What have you tried so far? Do you at least know the decay formula to work with?

 

[acunningham19]

What have you tried so far? Do you at least know the decay formula to work with?

What we have is P=F(t)=ab^t

 

[HallsofIvy]

What we have is P=F(t)=ab^t

Good! So "after 20 years there is just 30% of the original amount left" tells you that F(20)= .7a= ab^20 giving b^20= .7. You can solve for b by taking a logarithm of both sides. The "half life" will be a number, T, such that ab^T= .5a or b^T= .5.

 

[acunningham19]

Good! So "after 20 years there is just 30% of the original amount left" tells you that F(20)= .7a= ab^20 giving b^20= .7. You can solve for b by taking a logarithm of both sides. The "half life" will be a number, T, such that ab^T= .5a or b^T= .5.

I am still not sure how to put it in my calculator.... I am confused

 

[stapel]

I am still not sure how to put it in my calculator....

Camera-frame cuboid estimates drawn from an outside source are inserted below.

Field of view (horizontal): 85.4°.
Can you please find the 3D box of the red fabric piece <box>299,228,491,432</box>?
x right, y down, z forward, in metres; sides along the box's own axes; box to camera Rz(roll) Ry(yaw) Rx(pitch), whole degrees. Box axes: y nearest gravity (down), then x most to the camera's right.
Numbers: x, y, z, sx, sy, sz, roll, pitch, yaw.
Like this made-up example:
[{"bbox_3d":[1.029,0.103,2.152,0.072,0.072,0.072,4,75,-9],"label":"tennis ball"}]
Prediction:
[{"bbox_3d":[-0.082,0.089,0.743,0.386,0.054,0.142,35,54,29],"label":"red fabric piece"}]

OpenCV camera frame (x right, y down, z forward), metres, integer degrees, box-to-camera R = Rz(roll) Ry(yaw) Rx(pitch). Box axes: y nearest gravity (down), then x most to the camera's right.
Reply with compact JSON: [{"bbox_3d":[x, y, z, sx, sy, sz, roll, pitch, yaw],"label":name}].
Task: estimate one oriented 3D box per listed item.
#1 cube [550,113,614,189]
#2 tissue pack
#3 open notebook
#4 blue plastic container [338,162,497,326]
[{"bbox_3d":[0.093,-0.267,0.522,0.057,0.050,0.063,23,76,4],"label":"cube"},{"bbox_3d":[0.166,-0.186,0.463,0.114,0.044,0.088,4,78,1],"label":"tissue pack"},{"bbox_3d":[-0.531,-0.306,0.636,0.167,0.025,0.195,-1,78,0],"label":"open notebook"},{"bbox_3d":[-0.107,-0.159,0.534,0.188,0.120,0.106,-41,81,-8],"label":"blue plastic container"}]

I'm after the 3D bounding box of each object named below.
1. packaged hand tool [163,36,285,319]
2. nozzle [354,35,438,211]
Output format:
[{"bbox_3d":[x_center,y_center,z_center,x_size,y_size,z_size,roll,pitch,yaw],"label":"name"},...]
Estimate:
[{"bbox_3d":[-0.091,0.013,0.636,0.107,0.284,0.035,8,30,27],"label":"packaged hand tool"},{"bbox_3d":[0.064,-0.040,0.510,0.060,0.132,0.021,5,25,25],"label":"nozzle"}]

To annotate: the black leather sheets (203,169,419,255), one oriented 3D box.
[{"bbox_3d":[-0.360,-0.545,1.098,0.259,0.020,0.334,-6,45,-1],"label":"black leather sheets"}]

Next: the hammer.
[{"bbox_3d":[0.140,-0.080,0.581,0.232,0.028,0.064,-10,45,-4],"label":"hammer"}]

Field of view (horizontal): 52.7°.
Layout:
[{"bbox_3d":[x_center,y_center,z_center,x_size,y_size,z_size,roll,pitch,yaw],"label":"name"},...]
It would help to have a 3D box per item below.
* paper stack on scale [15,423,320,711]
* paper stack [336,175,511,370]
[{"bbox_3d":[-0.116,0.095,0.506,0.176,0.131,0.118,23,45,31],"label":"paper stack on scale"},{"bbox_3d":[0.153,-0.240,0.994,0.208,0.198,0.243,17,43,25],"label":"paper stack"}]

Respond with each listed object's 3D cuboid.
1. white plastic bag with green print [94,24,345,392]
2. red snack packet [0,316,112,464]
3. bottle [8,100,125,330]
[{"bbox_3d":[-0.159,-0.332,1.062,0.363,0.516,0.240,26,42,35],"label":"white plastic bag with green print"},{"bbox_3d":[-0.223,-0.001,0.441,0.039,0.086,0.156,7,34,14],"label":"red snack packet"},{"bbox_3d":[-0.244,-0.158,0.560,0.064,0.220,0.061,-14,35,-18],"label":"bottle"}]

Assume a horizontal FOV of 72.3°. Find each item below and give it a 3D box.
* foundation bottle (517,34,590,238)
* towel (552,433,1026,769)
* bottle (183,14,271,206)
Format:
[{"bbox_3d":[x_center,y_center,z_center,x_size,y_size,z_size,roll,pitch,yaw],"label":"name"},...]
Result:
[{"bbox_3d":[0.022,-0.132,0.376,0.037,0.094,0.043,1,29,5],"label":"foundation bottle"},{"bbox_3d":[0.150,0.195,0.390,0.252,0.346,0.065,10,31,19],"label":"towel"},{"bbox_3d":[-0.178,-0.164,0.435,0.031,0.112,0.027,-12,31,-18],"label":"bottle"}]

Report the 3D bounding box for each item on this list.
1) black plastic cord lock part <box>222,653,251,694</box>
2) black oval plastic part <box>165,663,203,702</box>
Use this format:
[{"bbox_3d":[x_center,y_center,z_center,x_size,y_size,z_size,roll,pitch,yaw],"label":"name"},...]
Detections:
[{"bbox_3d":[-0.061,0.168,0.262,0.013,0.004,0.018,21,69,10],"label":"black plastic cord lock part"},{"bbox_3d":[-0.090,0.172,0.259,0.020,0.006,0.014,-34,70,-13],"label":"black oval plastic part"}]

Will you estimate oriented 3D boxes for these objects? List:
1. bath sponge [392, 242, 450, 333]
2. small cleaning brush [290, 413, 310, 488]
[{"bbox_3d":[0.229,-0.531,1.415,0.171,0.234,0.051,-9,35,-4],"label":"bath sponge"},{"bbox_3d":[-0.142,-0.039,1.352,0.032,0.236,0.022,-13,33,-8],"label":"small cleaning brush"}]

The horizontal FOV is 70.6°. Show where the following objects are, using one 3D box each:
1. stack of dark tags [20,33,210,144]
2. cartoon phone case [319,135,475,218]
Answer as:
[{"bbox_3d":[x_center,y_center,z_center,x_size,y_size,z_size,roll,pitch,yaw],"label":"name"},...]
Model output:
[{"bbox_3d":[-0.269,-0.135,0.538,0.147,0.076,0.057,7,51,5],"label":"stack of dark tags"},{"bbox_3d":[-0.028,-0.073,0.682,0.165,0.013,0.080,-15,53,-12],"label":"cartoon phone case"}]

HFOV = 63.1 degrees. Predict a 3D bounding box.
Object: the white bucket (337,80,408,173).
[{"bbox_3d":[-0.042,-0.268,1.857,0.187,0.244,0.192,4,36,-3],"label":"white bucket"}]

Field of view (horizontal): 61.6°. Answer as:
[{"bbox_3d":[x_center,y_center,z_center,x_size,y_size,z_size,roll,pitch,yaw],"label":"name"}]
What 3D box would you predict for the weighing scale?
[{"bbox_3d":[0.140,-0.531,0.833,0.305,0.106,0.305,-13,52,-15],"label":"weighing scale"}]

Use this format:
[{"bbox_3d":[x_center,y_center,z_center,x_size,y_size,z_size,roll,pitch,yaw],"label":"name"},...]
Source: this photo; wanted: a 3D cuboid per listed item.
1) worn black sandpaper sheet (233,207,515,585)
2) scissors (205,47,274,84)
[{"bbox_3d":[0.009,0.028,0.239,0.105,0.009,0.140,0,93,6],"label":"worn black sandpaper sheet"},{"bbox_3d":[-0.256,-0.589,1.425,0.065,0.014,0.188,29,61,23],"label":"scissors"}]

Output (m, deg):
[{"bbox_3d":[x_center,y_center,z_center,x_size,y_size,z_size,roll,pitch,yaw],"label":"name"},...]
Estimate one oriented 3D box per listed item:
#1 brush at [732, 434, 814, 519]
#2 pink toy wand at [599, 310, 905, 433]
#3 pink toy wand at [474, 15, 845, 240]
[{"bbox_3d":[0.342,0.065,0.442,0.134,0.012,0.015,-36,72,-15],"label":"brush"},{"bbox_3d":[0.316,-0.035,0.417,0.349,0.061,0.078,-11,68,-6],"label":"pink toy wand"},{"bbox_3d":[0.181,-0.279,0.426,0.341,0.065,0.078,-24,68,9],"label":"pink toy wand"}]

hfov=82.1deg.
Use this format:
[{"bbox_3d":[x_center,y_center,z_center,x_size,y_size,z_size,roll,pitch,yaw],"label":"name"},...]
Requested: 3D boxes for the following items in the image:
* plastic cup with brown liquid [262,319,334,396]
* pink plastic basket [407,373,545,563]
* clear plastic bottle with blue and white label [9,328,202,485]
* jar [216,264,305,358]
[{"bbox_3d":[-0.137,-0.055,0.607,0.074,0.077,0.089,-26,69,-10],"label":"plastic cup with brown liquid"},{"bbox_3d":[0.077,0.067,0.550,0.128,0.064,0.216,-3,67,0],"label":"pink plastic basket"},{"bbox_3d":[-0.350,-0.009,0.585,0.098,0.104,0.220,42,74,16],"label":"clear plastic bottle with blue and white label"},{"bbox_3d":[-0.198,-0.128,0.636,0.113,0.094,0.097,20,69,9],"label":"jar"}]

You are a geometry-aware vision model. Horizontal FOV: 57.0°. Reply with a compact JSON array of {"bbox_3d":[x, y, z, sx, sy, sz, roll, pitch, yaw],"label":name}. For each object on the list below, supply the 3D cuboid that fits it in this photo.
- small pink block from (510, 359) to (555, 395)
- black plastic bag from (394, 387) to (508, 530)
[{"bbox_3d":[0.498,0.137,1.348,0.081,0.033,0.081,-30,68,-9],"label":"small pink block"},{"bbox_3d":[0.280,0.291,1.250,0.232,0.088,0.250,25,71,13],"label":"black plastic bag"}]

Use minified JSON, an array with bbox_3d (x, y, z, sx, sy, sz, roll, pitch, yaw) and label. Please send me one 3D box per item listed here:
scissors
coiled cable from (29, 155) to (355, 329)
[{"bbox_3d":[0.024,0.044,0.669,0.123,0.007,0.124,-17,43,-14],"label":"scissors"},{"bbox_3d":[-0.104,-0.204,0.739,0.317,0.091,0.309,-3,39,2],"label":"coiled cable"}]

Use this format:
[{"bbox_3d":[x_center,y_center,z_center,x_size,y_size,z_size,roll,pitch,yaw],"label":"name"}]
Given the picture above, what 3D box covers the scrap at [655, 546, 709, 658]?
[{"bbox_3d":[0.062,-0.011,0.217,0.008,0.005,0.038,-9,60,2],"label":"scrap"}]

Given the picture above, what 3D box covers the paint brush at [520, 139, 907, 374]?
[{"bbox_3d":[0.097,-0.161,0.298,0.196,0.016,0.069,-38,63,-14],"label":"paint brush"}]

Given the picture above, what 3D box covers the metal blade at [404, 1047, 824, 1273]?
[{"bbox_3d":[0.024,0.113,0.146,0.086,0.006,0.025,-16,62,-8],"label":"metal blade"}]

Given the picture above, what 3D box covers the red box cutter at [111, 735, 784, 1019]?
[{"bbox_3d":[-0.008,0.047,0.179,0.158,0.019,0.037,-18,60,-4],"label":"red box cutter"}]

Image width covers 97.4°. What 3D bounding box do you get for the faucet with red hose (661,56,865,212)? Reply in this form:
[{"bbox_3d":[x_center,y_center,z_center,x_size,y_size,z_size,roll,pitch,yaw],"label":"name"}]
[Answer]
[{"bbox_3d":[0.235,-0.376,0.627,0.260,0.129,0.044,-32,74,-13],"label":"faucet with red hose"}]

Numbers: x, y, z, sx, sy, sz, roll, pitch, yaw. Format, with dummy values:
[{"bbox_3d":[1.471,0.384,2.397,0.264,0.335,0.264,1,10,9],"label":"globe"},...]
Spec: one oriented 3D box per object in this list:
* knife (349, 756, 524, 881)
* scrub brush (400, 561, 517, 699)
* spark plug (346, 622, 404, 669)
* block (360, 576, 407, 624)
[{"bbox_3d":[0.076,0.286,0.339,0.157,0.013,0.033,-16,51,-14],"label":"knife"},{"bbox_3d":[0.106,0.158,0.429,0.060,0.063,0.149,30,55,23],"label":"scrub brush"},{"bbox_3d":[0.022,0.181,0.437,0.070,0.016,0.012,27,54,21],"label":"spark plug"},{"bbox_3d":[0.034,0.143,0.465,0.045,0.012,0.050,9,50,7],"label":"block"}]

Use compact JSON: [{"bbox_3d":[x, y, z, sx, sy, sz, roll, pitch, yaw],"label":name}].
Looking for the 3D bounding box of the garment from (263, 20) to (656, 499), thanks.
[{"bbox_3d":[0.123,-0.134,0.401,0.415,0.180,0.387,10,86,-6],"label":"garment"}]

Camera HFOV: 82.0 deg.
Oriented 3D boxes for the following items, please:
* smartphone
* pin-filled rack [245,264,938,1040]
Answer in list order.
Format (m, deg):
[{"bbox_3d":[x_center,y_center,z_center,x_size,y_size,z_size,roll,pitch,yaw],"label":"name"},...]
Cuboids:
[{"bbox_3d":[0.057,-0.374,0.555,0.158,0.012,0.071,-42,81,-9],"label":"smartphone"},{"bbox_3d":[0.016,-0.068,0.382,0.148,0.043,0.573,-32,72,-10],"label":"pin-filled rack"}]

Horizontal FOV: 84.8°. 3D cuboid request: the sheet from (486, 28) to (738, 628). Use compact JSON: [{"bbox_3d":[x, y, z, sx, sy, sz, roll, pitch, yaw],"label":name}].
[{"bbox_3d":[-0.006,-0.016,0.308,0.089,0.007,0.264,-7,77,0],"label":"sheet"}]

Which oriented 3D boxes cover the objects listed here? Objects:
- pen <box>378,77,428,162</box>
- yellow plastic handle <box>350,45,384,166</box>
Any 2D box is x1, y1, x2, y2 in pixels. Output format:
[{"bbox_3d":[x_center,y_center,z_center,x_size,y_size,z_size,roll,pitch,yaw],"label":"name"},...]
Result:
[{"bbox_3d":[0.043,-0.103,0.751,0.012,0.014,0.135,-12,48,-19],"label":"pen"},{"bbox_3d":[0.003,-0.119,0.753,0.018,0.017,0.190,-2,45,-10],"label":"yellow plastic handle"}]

You're still not sure how to put what in your calculator?

 

[srmichael]

I am still not sure how to put it in my calculator.... I am confused

There was a slight error in Halls post.

So we know that:

\(\displaystyle F(20)=0.3a=ab^{20}\)

Thus, after dividing both sides by "a" you get:

\(\displaystyle 0.3=b^{20}\)

Now take the 20th root of both sides and that is your b:

\(\displaystyle 0.3^{1/20}=b\)

You can then use this to find the half-life time like Halls explained.

Let us know what you get.